Iliana Cuellar (University of California - Riverside)
icue@****.com (Log-in to reveal)
This panel invites paper proposals on contemporary French and Francophone film history and culture that focus on the concept of national cinema in the age of mass globalization. Proposals may consider topics such as multinational film production, depictions of migration and immigration, postcolonialism, auteurism, race, gender, and sexuality, etc.

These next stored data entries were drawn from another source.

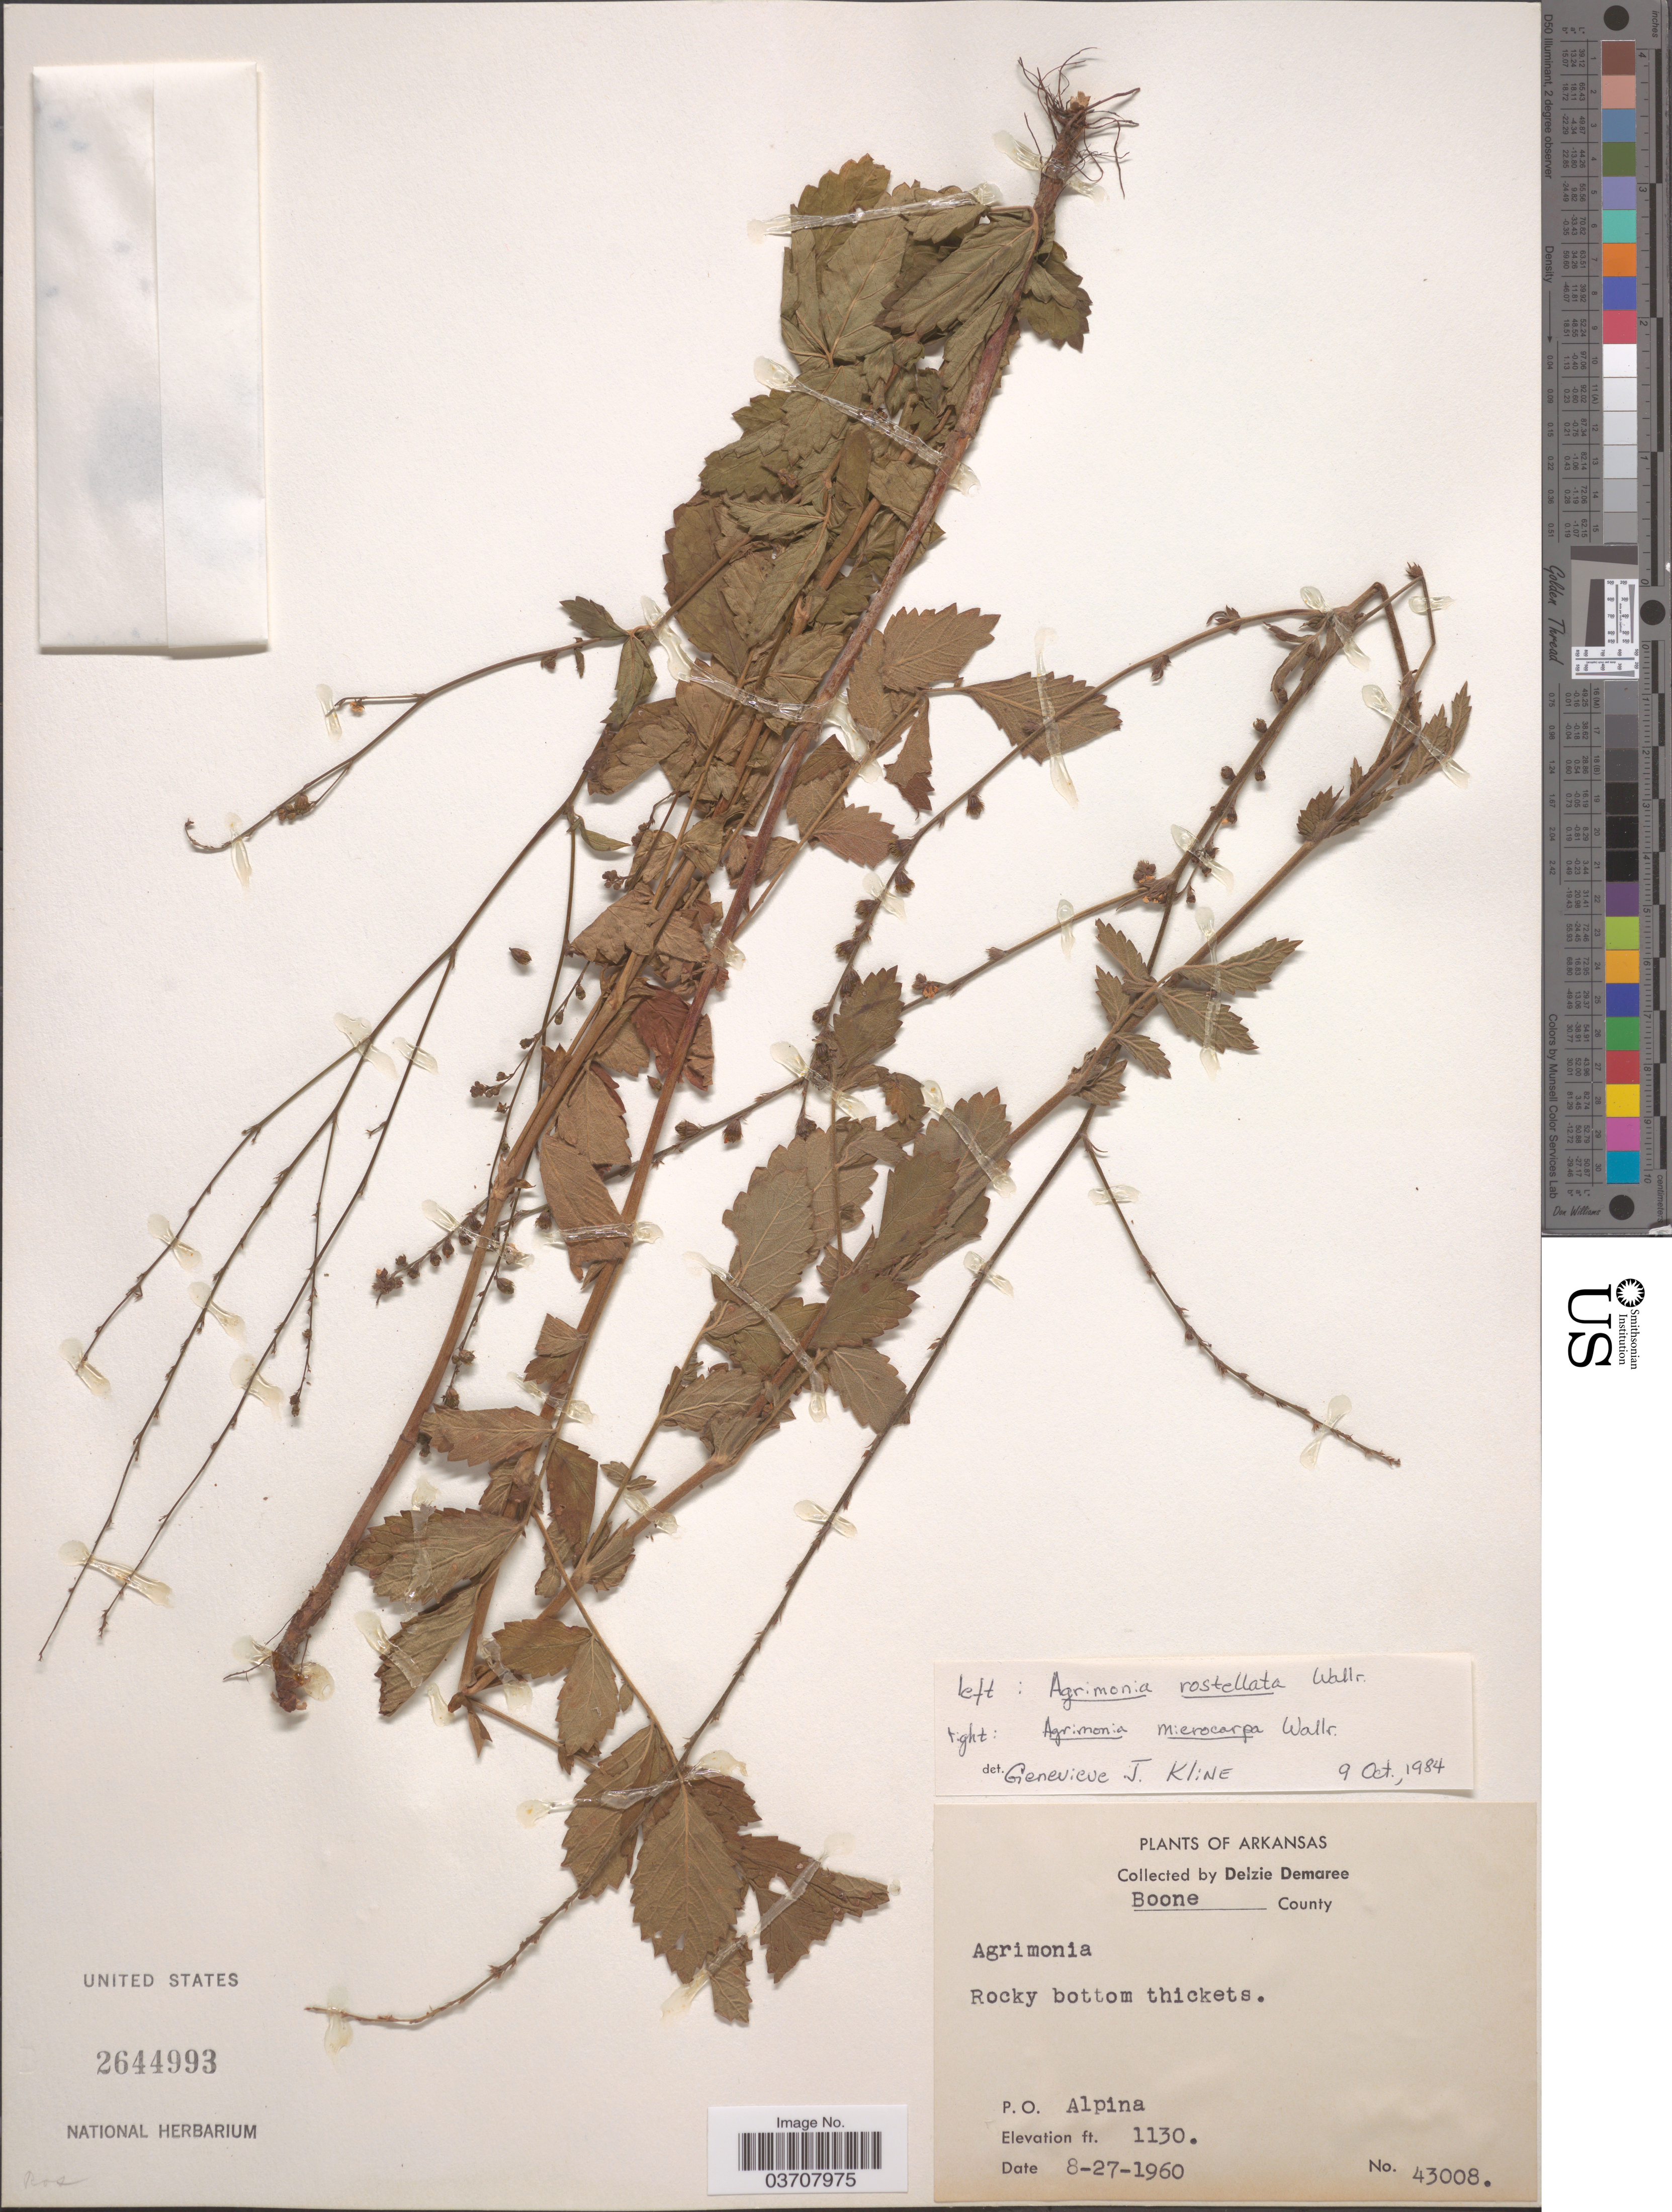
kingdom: Plantae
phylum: Tracheophyta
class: Magnoliopsida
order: Rosales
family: Rosaceae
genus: Agrimonia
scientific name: Agrimonia rostellata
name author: Wallr.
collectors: D. Demaree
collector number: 43008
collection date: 1960-08-27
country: United States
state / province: Arkansas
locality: Boone County. P.O. Alpina.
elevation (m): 344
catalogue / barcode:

France has a rich cinematic history marked with innovative technologies and genres. From the very first film by the Lumière brothers, L’arrivée d’un train en gare de La Ciotat (1855) to the New Wave of the 60s, and, most recently, the New Extremity of the 2000s, French filmmakers have continually pushed the boundaries of cinema. No longer a cinema powerhouse yet marked by its specter, how does a contemporary French and Francophone cinema define itself and how do we as viewers engage with such a definition? François Truffaut challenged the “cinéma de papa” in his 1954 essay-manifesto, “Une certaine tendance du cinéma français.” Olivier Assayas presented yet another challenge to the nostalgia surrounding French cinema for the contemporary French filmmaker in his 1996 Irma Vep. These challenges signal a tension with a history and inheritance valuable to cinema as a whole and especially to France, but how is any national cinema to define itself with the many global interests involved in a single production? Whether it’s Maggie Cheung or Twilight (2008) sweethearts Robert Pattinson or Kirsten Stewart starring in the next French feature, the question remains: how does French cinema define itself in the time of mass media and globalization?